Women's basketball team in the Philippines

The Tagaytay 'Tol Patriots (stylized as Tagaytay 'TOL Patriots), formerly the Cavite 'Tol Patriots, are a Filipino women's professional basketball team based in Tagaytay, Cavite. The team competes in the Women's Maharlika Pilipinas Basketball League (WMPBL), and is named after its owner, Senator Francis Tolentino.

== History ==
The Cavite 'Tol Patriots was formed around 2024 as a representative team for Cavite in the newly formed Women's Maharlika Pilipinas Basketball League (WMPBL) and is owned by Senator Francis "Tol" Tolentino. Tolentino also sponsors the WMPBL itself along with Manny Pacquiao and the MPBL Partylist. The first try-outs for the 'Tol Patriots was held in November 2024 in Tagaytay led by coach Norman Manguinao and coach Angelica Valera of Cavite State University.

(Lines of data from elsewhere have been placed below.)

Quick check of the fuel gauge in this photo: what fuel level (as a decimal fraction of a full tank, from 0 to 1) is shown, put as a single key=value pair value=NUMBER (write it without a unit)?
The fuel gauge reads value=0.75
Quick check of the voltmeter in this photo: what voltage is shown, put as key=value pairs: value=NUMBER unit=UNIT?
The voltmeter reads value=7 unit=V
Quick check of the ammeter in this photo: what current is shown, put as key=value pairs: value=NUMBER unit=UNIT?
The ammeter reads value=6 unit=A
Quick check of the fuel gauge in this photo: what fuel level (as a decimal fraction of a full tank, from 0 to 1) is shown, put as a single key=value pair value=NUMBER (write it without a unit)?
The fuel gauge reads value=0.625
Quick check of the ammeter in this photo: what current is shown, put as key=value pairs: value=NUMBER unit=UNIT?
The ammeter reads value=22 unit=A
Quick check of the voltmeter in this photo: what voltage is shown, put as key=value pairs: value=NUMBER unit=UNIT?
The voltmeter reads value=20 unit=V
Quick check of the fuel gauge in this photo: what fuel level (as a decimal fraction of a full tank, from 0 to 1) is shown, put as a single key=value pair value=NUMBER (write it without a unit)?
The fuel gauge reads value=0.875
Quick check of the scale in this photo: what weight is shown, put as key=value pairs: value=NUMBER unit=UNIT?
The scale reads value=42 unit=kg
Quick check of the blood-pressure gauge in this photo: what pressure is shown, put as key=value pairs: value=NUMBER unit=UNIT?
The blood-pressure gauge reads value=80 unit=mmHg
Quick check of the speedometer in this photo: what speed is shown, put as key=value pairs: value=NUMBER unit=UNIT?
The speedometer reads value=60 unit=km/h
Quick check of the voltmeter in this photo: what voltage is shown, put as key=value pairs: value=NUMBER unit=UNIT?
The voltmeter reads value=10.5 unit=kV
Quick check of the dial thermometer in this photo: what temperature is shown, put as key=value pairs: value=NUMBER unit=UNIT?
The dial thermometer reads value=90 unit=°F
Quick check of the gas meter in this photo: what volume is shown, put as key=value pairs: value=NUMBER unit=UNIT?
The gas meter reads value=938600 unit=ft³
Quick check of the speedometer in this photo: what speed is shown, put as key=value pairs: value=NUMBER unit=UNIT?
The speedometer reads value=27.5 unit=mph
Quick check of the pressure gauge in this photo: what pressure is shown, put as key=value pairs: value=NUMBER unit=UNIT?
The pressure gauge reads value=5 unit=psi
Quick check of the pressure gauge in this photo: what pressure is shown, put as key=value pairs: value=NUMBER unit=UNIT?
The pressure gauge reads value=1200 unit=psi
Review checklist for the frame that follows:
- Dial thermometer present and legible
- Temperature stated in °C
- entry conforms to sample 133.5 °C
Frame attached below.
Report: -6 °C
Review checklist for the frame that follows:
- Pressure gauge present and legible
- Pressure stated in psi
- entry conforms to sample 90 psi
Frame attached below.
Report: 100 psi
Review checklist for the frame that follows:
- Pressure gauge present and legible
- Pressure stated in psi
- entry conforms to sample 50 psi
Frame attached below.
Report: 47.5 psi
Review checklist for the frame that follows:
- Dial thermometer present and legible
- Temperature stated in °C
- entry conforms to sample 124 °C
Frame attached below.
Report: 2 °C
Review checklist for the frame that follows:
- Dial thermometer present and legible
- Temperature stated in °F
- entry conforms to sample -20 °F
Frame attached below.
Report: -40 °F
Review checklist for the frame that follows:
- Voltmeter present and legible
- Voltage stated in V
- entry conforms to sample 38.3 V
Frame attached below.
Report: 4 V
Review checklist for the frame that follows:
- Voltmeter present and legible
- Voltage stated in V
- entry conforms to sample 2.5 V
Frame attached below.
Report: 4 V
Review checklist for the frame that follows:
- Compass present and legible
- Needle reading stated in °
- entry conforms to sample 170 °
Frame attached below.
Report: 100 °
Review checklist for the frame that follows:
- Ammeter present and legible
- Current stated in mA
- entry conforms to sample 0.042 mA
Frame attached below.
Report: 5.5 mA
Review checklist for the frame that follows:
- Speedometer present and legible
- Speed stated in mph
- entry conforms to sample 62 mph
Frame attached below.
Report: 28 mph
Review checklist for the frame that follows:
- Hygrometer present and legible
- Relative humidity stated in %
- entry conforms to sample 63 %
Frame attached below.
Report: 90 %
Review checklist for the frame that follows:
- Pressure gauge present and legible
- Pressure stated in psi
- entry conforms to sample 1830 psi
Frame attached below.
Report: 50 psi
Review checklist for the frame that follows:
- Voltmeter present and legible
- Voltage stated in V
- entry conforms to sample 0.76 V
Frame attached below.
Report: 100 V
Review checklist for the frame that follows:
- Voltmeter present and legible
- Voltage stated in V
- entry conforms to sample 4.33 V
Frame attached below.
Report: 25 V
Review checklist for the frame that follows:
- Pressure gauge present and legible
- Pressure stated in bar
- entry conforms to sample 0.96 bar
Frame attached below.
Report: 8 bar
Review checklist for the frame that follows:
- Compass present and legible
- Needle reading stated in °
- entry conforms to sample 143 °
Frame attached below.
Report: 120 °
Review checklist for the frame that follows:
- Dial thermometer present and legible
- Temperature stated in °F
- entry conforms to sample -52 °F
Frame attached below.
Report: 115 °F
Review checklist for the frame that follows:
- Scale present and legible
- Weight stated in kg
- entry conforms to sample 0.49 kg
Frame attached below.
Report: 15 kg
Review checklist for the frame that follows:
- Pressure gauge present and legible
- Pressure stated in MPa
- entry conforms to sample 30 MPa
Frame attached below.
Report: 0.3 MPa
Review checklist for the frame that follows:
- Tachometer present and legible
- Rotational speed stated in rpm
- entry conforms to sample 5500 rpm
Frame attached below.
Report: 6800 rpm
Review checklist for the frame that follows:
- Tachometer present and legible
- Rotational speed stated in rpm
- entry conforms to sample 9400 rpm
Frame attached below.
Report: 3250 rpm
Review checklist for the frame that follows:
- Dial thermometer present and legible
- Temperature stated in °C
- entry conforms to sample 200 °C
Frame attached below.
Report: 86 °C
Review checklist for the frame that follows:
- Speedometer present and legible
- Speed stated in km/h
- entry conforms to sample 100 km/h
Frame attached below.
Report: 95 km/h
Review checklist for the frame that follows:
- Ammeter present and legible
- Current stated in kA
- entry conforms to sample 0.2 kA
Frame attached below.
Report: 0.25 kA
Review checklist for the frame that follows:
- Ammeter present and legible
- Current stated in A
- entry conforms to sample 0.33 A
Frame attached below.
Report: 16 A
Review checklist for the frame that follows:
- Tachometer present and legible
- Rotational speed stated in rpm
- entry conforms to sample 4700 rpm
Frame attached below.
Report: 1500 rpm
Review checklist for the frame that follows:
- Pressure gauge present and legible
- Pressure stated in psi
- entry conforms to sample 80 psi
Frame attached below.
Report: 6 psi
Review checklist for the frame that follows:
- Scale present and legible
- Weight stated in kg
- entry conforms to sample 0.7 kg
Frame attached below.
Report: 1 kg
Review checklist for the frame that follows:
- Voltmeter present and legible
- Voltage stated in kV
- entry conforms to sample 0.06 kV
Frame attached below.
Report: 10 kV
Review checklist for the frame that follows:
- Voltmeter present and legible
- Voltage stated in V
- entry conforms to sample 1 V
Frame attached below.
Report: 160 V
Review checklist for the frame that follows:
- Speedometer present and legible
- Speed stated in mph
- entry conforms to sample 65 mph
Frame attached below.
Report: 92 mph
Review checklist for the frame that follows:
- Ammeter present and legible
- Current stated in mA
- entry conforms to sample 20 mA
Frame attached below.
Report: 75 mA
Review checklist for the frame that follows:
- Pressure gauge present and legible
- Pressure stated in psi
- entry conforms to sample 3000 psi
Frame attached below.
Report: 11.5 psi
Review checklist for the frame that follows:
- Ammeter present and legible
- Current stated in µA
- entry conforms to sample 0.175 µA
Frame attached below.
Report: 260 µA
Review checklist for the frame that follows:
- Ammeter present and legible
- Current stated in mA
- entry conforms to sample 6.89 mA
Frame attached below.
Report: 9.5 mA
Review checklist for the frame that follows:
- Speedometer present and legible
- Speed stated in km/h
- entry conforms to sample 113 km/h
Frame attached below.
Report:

At the 2025 WMPBL Invitational Tournament, the Patriots advanced to the quarterfinals as the fourth seeded team. However they got eliminated by Discovery Perlas which held a twice-to-beat advantage.

They played at the 2025 regular season under the newly professionalized WMPBL as the Tagaytay–Tol Patriots.